(Available records Opens)
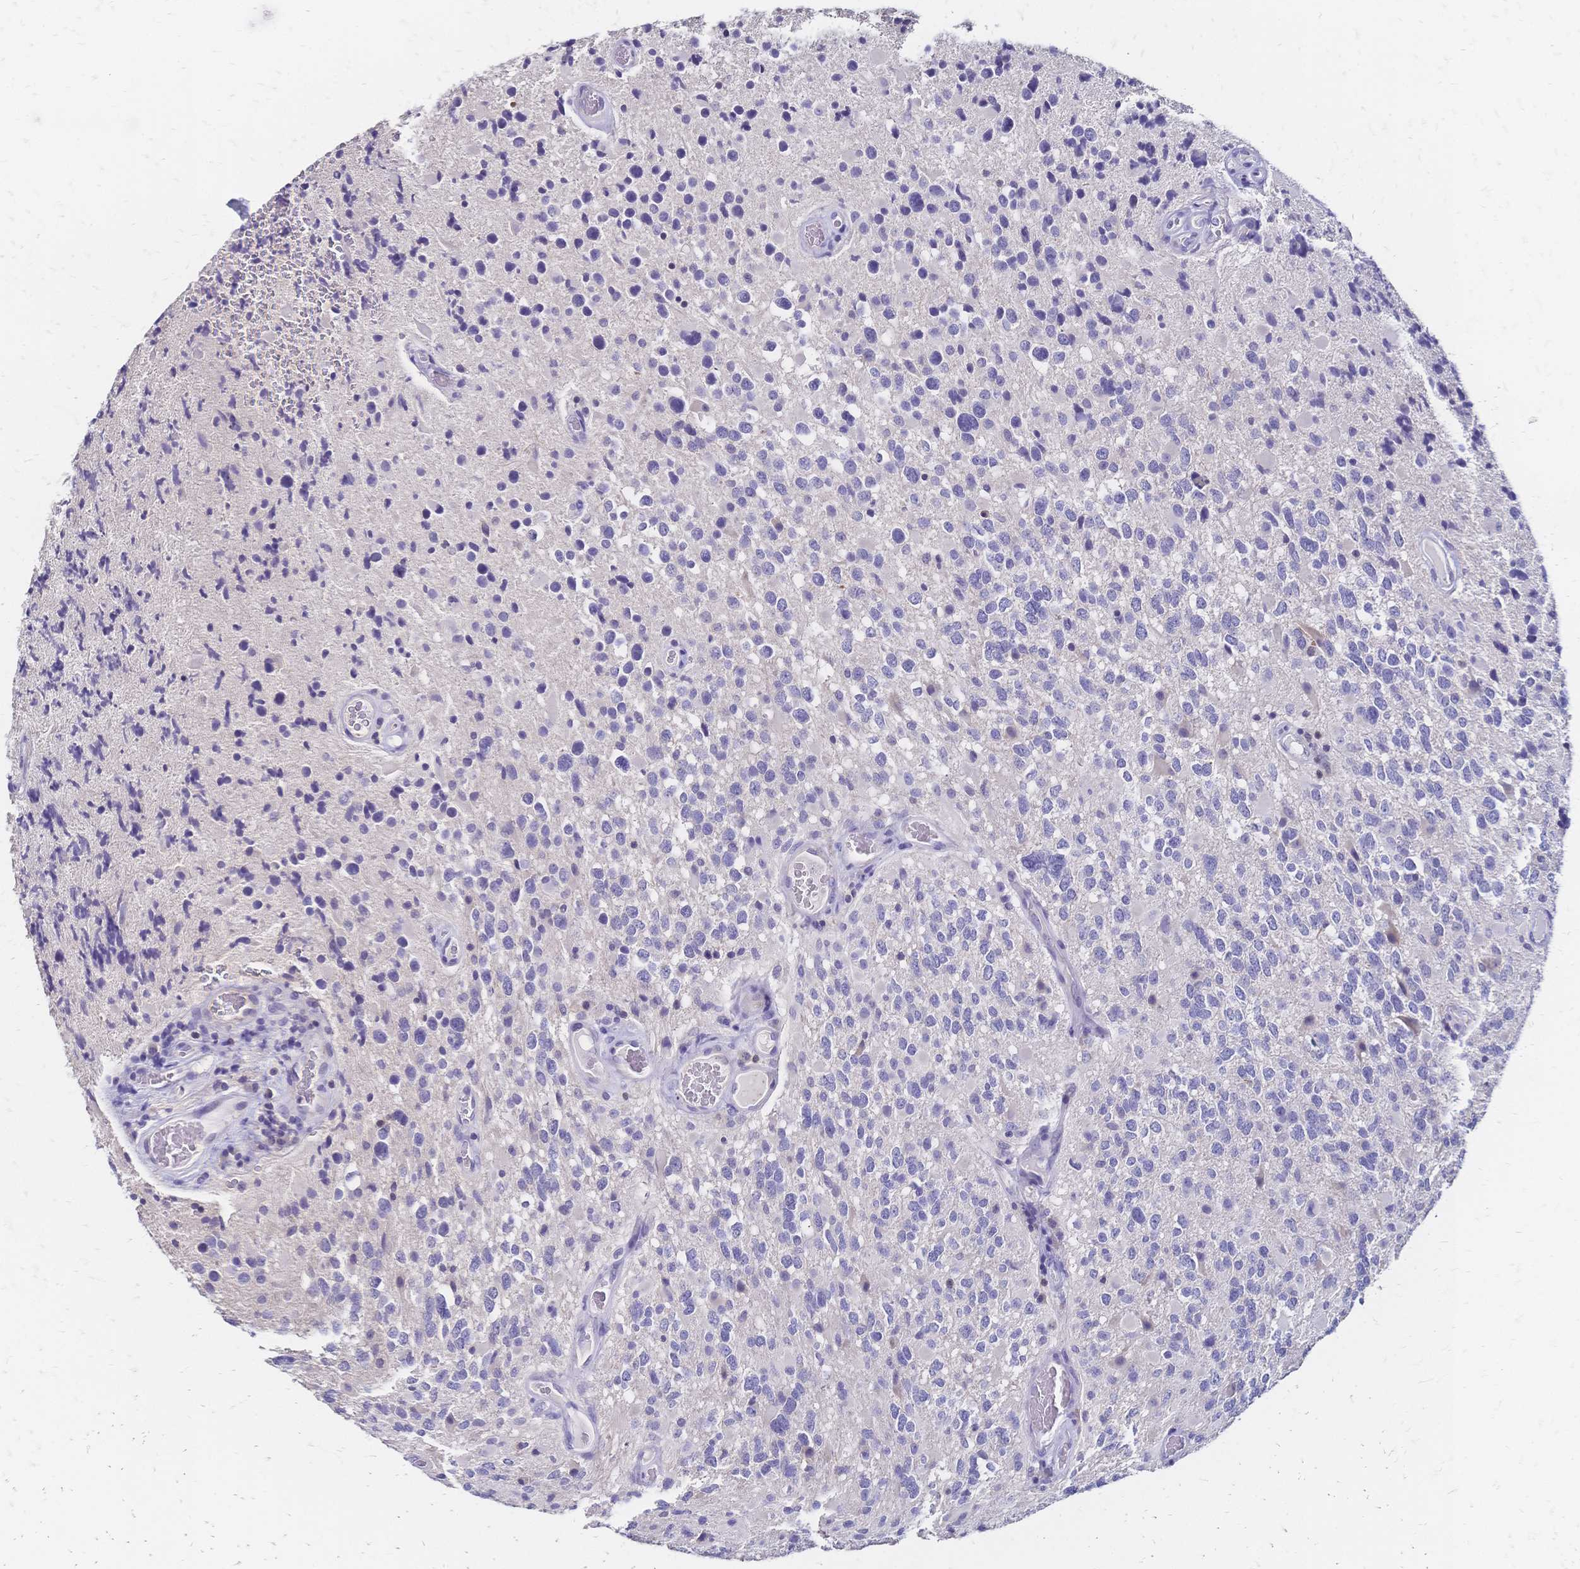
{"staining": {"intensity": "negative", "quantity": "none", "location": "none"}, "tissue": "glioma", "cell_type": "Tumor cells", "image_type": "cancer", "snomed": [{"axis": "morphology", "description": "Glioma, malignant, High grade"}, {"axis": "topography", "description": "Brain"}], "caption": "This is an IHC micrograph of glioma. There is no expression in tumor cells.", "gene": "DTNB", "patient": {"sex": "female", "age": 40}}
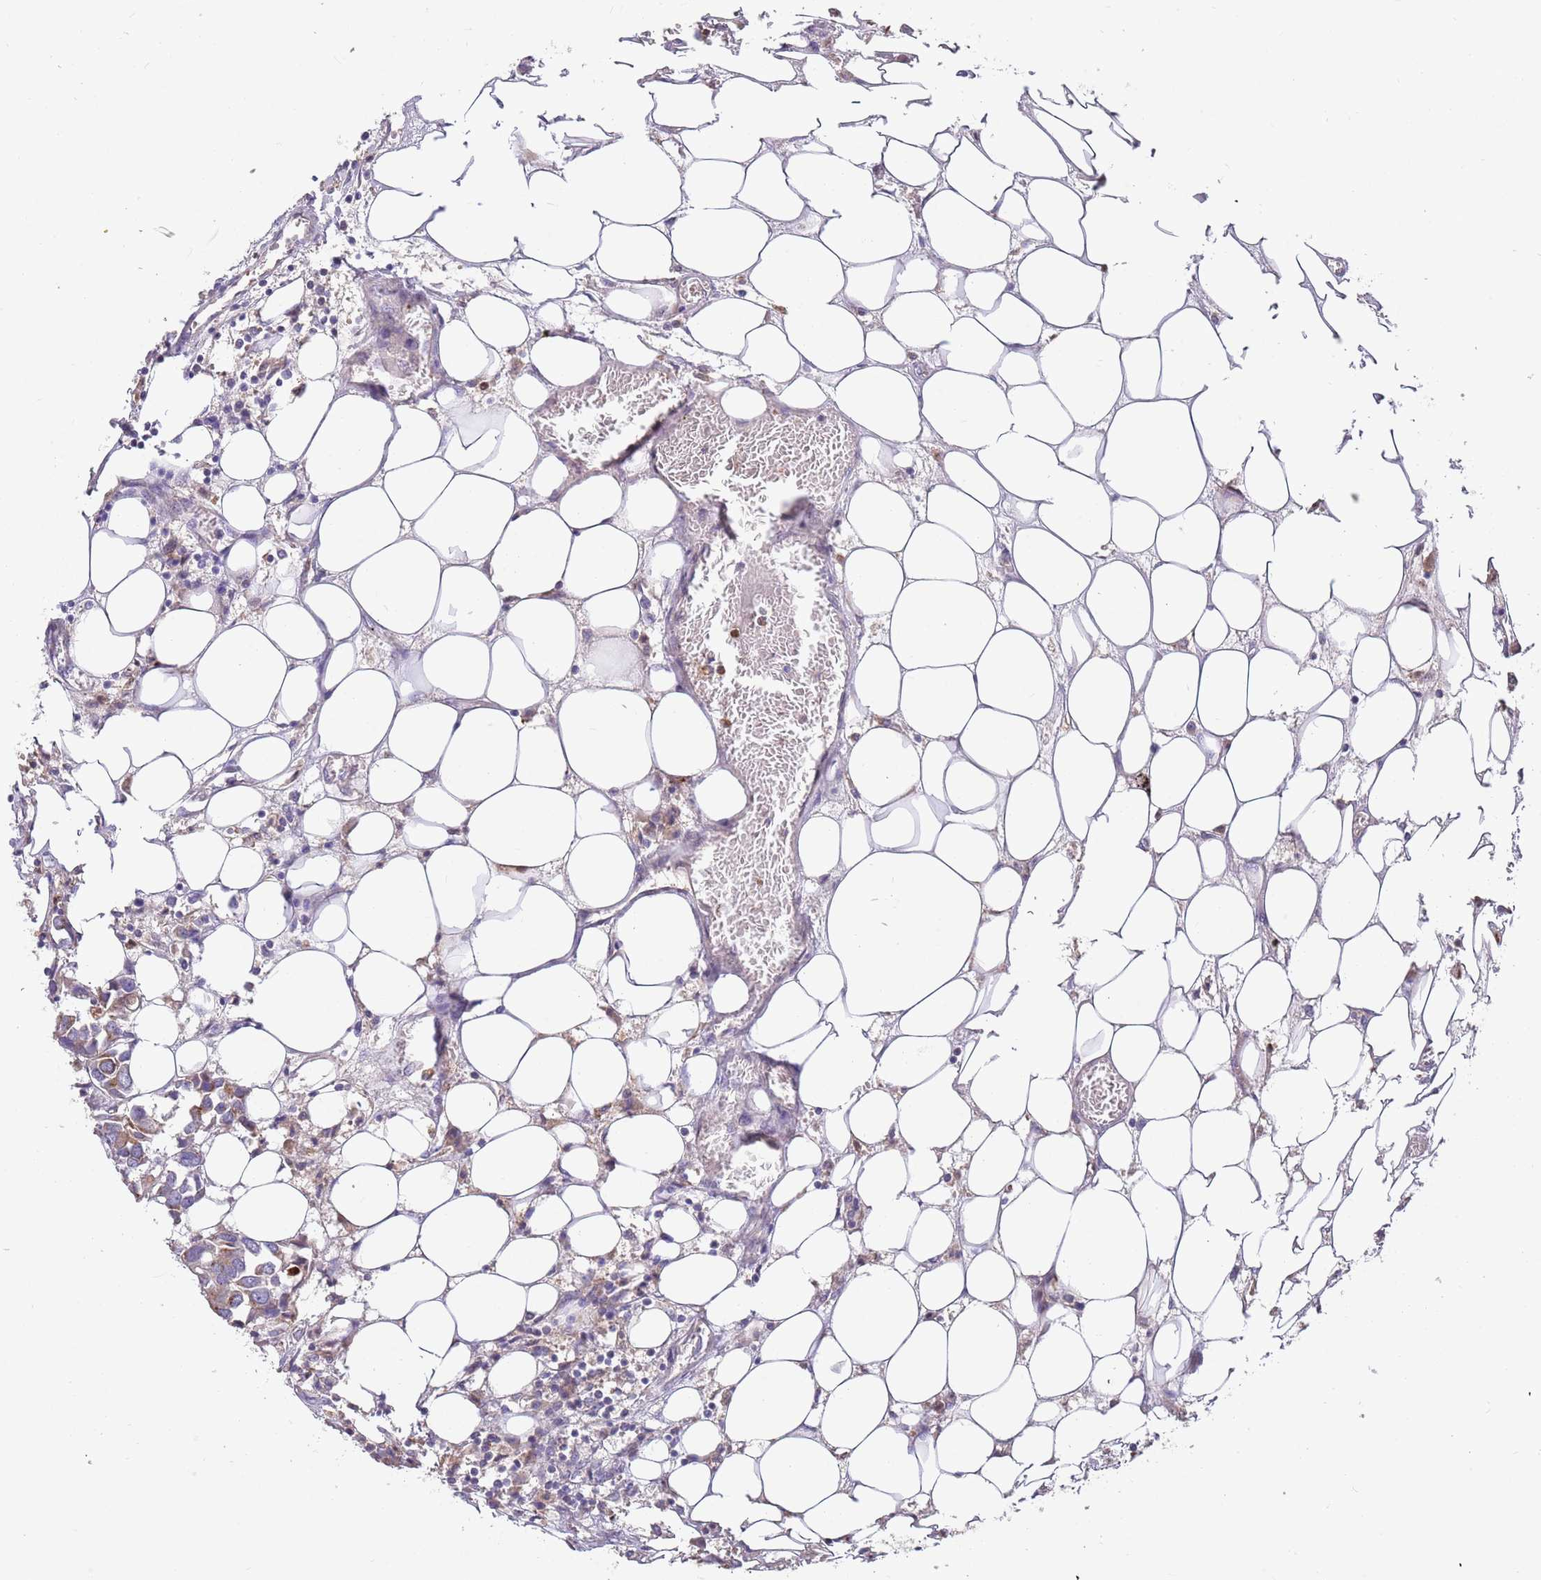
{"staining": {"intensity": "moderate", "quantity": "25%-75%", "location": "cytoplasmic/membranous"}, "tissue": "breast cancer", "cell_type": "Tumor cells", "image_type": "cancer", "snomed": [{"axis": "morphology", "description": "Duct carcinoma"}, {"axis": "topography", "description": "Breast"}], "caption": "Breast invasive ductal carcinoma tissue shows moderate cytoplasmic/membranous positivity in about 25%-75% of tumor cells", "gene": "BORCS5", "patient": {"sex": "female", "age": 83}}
(Available records Closes)
(Available records Opens)
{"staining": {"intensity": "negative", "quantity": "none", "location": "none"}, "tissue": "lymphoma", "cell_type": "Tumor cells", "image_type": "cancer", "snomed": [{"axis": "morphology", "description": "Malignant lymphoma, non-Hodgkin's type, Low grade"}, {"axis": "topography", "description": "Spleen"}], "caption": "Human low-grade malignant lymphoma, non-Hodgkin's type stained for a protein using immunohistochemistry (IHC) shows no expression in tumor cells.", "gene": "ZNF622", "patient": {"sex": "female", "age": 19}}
(Available records Closes)
(Available records Opens)
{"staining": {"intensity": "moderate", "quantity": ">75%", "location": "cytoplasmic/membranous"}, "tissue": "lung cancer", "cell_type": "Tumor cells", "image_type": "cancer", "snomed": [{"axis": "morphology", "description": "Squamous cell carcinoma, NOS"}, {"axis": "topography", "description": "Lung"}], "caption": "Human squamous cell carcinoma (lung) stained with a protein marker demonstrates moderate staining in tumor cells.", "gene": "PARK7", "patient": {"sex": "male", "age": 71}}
(Available records Closes)
■ **How to complete this task**
The records are given above. Copy each line in them that holds "membranous".

■ **Task result**
{"staining": {"intensity": "moderate", "quantity": "25%-75%", "location": "cytoplasmic/membranous"}, "tissue": "breast cancer", "cell_type": "Tumor cells", "image_type": "cancer", "snomed": [{"axis": "morphology", "description": "Duct carcinoma"}, {"axis": "topography", "description": "Breast"}], "caption": "Breast invasive ductal carcinoma tissue shows moderate cytoplasmic/membranous positivity in about 25%-75% of tumor cells", "gene": "BORCS5", "patient": {"sex": "female", "age": 83}}
{"staining": {"intensity": "moderate", "quantity": ">75%", "location": "cytoplasmic/membranous"}, "tissue": "lung cancer", "cell_type": "Tumor cells", "image_type": "cancer", "snomed": [{"axis": "morphology", "description": "Squamous cell carcinoma, NOS"}, {"axis": "topography", "description": "Lung"}], "caption": "Human squamous cell carcinoma (lung) stained with a protein marker demonstrates moderate staining in tumor cells.", "gene": "PARK7", "patient": {"sex": "male", "age": 71}}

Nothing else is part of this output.